Just search for datasheet – read amplifiers IC for FDD like NJM3470, BH6625, CXA3010, CXA1362 – reimplementing this functionality in DSP should be possible at current technology state.

Yes, I’m familiar with those patents. I had a post about them awhile back.

While some things, like the block diagrams, etc help — trying to following along the legalese is pretty tough. Trying to distill the technical info from the patents can be tough.

How do you intend on getting access to the analog signal? Do you then intend on doing A->D so you can process it? Do you have any ADC’s in mind? This definitely sounds interesting.

im thinking about something similar to Yours project but i want to have access to the analog signal and use for decoding multibit representation for analog magnetic flux.

Right now, the current gen solution is pretty heavy in terms of hardware. I use a $150 eval board, but 90% of the hardware on that board is simply not used. I need to distill down the true requirements to make it viable for home DIY’ers to build it. I don’t think this would be hard but it depends on the availability of spartan-3e (or similar) prototype boards.

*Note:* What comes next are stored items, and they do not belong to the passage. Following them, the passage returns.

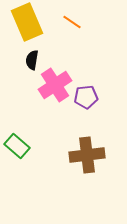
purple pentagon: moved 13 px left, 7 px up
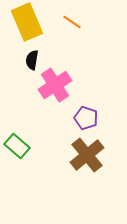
purple pentagon: moved 21 px down; rotated 25 degrees clockwise
brown cross: rotated 32 degrees counterclockwise
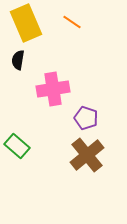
yellow rectangle: moved 1 px left, 1 px down
black semicircle: moved 14 px left
pink cross: moved 2 px left, 4 px down; rotated 24 degrees clockwise
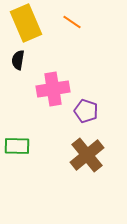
purple pentagon: moved 7 px up
green rectangle: rotated 40 degrees counterclockwise
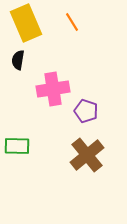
orange line: rotated 24 degrees clockwise
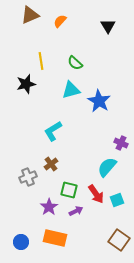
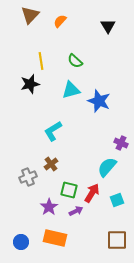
brown triangle: rotated 24 degrees counterclockwise
green semicircle: moved 2 px up
black star: moved 4 px right
blue star: rotated 10 degrees counterclockwise
red arrow: moved 4 px left, 1 px up; rotated 114 degrees counterclockwise
brown square: moved 2 px left; rotated 35 degrees counterclockwise
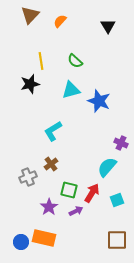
orange rectangle: moved 11 px left
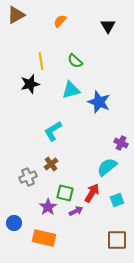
brown triangle: moved 14 px left; rotated 18 degrees clockwise
blue star: moved 1 px down
cyan semicircle: rotated 10 degrees clockwise
green square: moved 4 px left, 3 px down
purple star: moved 1 px left
blue circle: moved 7 px left, 19 px up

After the index pulse ends, there is 12 zero bytes (clock pulses only) to synchronize the PLL. Then, comes the INDEX MARK. A sync word with some clocks missing just like Amiga’s 4489. The sync word repeats 3 times. Index mark in never checked.

Then comes a little gap.

—repeats for EACH sector—
Then 12 zero bytes again, followed by another sync word called SECTOR MARK, 3 times. Then comes the track number, sector number, head number and X. All are binary bytes, The X is the sector length(0=128,1=256,2=512..up to 4096). Then 2 bytes of CRC16, Low first.
Another small gap.
Then 12 zero bytes again, followed by another sync word called DATA MARK, 3 times. Then the sector data itself followed by 2 bytes of CRC16, Low first.
Sector ends with bigger gap.
—end of repeat—

MFM coding itself is the same as Amiga – one clock between two zero databits.
But because PC writes each sector separately, gaps after the headers and after the data are needed. This is because the spin motor variations…

I cant remember the sync words, but it is well described in the datasheet of Western Digital WD2797 controller. There is byte by byte description of the whole track here.